Testo –
════════

Nella Lettera Politi presenta la propria ricostruzione del tempio, alternativa anche a quella fornita da Cockerell ma non ancora pubblicata, allegando per la prima volta alcuni disegni. Anche Klenze, prima di recarsi in Sicilia, aveva pubblicato nel 1821 un suo studio, Der Tempel des olympischen Jupiter zu Agrigent, basandosi sulle ricostruzioni precedenti, e in special modo su quella di Politi del 1819 e su quella di Cockerell, il primo considerato però meno attendibile del secondo. Curiosamente, l’architetto bavarese nell’introduzione motiva il proprio lavoro lamentando l’inaffidabilità delle 77 ricostruzioni precedenti e sostenendo di avvalersi di proprie – ancora non effettuate – misurazioni. Sebbene il progetto di ricostruzione ipotetica sia sostanzialmente diverso, in alcuni casi le tavole firmate da Leo von Klenze non differiscono quasi per nulla da quelle di Politi.
Questo potrebbe essere il motivo della iniziale freddezza con cui Politi accoglie Klenze all’arrivo ad Agrigento, sebbene il tedesco la attribuisca all’orgoglio ferito di architetti e archeologi siciliani, superati da uno straniero. La principale materia della contesa riguarda il numero e la posizione dei telamoni, da cui dipende la morfologia dell’intera costruzione: per Cockerell sono ventiquattro e si trovano sulle pareti laterali della cella di cui sorreggono la copertura, mentre per Politi questi sono tre e si collocano intorno a un pilastro centrale situato sull’ingresso orientale del tempio; Klenze concorda con Cockerell sulla posizione dei telamoni e con Politi sulla facciata del tempio, immaginando una colonna al posto del pilastro.

════════

Materiale di studio –
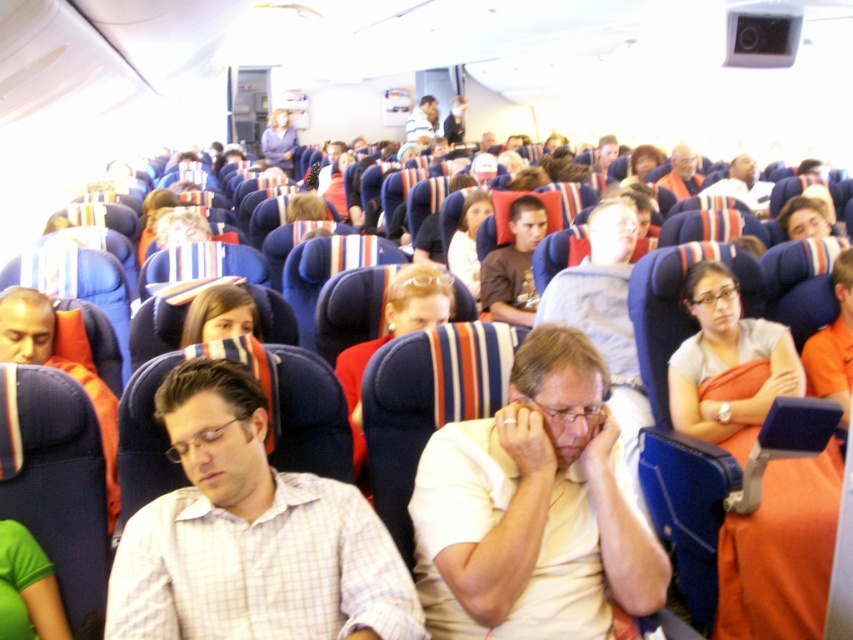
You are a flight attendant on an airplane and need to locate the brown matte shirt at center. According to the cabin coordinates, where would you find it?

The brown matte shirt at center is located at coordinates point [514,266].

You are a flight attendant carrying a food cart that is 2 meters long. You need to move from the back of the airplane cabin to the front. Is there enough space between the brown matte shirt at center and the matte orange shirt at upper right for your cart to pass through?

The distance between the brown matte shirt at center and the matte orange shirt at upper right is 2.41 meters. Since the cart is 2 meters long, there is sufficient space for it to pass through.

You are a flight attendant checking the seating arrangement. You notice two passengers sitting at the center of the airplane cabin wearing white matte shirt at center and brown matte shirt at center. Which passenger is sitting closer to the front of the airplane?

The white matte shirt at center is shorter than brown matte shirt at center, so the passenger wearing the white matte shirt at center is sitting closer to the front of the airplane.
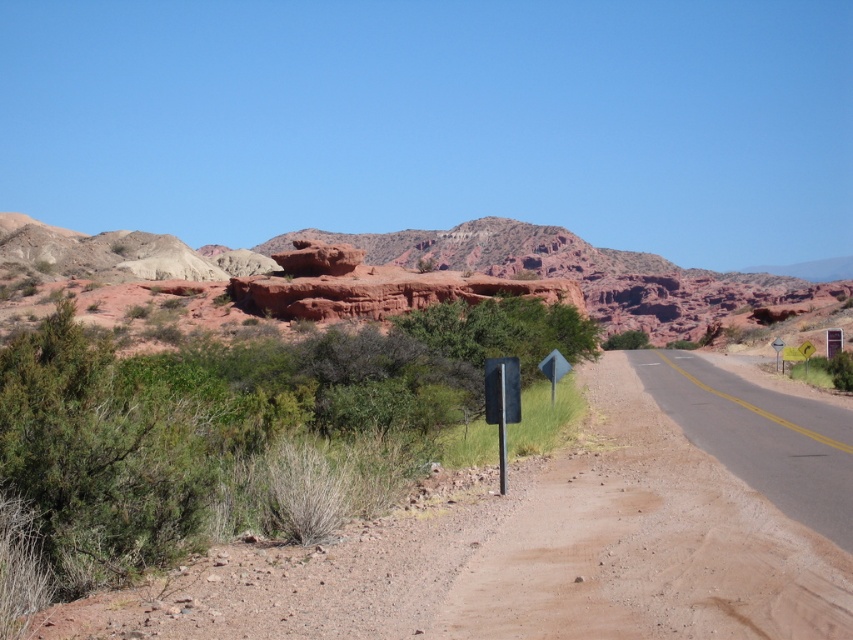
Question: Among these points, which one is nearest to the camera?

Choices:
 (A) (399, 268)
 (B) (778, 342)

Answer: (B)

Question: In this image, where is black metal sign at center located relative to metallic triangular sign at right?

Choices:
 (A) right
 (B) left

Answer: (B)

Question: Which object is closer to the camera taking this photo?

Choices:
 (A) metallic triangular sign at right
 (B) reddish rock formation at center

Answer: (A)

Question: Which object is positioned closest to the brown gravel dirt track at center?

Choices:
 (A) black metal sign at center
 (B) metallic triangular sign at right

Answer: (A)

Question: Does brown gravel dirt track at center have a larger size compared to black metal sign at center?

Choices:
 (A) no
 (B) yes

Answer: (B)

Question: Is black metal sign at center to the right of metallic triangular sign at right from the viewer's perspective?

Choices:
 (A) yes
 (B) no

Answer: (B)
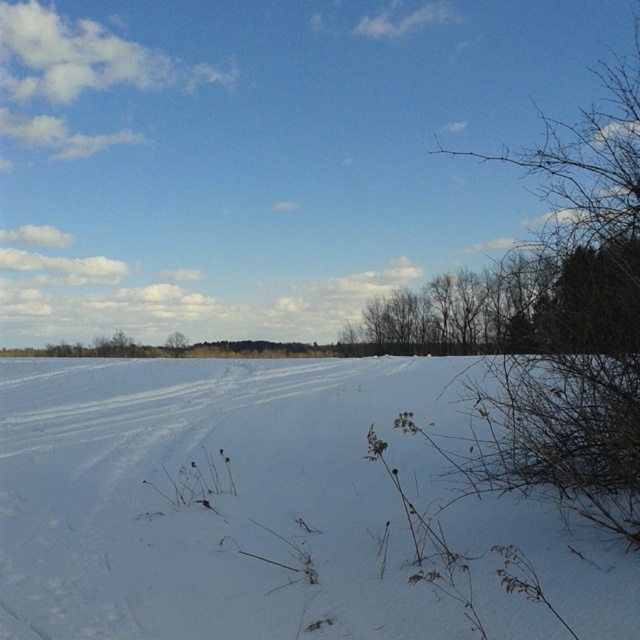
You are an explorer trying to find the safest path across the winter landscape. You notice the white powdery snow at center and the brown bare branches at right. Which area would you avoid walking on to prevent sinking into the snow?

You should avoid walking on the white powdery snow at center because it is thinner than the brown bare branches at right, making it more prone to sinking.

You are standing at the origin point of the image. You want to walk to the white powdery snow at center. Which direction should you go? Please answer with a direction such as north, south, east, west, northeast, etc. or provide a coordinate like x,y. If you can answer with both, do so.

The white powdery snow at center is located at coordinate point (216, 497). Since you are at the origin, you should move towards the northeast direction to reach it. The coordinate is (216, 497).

════════

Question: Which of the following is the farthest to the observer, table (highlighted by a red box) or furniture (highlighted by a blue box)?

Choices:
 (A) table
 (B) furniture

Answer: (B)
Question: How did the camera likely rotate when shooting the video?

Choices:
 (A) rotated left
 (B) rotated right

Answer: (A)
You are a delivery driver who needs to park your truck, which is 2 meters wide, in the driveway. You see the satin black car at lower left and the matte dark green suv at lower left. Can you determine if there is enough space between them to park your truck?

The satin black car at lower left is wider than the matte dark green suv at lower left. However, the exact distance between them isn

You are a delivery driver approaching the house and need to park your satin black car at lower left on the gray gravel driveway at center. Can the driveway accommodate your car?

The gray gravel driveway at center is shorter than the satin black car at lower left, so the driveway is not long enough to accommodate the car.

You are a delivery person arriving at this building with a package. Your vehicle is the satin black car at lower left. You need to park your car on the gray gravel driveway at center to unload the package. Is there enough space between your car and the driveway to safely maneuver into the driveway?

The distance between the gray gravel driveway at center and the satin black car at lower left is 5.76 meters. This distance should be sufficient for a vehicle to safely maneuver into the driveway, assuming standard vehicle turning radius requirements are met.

════════

Analisi del materiale –
#1 Riporta il passo del testo sul tempio di Agrigento che va da "Nella Lettera Politi" fino a "quelle di Politi." compreso.
#2 Secondo il testo sul tempio di Agrigento, quanti sono i telamoni nella ricostruzione di Cockerell e dove si trovano?

Soluzioni degli esercizi –
#1
Nella Lettera Politi presenta la propria ricostruzione del tempio, alternativa anche a quella fornita da Cockerell ma non ancora pubblicata, allegando per la prima volta alcuni disegni. Anche Klenze, prima di recarsi in Sicilia, aveva pubblicato nel 1821 un suo studio, Der Tempel des olympischen Jupiter zu Agrigent, basandosi sulle ricostruzioni precedenti, e in special modo su quella di Politi del 1819 e su quella di Cockerell, il primo considerato però meno attendibile del secondo. Curiosamente, l’architetto bavarese nell’introduzione motiva il proprio lavoro lamentando l’inaffidabilità delle 77 ricostruzioni precedenti e sostenendo di avvalersi di proprie – ancora non effettuate – misurazioni. Sebbene il progetto di ricostruzione ipotetica sia sostanzialmente diverso, in alcuni casi le tavole firmate da Leo von Klenze non differiscono quasi per nulla da quelle di Politi.

#2 Per Cockerell i telamoni sono ventiquattro e si trovano sulle pareti laterali della cella, di cui sorreggono la copertura.